▸ TASK DIRECTIONS:
Among the entries below, which lines include the string "Harbor"? Show each one.

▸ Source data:

+---+

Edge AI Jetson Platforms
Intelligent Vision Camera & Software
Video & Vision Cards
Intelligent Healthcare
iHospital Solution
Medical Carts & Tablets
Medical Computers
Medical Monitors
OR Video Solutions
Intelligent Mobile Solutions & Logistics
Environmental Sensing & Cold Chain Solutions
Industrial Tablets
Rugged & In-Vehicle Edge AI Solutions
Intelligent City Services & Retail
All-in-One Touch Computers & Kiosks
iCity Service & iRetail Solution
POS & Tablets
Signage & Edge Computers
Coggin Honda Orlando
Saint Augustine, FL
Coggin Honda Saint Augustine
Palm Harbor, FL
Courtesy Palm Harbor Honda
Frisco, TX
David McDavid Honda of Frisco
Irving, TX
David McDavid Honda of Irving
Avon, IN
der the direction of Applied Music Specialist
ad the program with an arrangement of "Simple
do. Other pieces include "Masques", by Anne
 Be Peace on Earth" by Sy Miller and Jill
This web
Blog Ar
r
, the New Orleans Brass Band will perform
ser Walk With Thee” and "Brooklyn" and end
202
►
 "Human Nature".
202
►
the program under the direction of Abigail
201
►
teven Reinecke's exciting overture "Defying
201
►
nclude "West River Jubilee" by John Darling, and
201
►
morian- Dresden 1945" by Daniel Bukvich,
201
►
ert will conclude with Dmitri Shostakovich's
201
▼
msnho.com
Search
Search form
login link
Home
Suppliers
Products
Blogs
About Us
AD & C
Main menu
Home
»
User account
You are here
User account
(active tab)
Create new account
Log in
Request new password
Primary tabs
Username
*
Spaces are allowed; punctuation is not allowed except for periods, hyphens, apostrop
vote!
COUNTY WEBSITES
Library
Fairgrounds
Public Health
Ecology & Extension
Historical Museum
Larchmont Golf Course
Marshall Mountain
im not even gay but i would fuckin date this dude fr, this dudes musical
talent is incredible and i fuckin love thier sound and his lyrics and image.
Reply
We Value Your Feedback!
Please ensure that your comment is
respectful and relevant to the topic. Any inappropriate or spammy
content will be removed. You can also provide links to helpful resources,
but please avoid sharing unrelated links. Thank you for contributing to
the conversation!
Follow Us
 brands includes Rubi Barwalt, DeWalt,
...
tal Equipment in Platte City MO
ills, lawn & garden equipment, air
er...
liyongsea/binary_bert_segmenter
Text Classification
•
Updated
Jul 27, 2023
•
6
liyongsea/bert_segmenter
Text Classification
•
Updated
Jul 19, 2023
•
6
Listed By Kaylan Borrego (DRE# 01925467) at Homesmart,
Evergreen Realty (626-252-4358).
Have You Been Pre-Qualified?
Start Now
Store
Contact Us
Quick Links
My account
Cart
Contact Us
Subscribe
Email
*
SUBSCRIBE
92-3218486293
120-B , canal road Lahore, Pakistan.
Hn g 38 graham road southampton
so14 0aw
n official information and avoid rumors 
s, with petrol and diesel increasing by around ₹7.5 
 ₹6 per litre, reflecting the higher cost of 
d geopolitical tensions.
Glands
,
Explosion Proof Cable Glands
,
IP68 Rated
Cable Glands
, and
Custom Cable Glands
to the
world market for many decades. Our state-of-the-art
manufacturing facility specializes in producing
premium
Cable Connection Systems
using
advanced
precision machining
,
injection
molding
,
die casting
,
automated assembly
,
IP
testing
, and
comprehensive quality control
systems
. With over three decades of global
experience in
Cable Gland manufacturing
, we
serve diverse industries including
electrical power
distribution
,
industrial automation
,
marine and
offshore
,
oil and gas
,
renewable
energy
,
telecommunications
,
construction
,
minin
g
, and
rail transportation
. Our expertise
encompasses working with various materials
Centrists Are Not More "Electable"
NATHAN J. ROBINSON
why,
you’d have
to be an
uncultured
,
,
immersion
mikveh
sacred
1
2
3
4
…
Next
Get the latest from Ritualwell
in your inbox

+---+

▸ RESULT OF THIS TASK:
Palm Harbor, FL
Courtesy Palm Harbor Honda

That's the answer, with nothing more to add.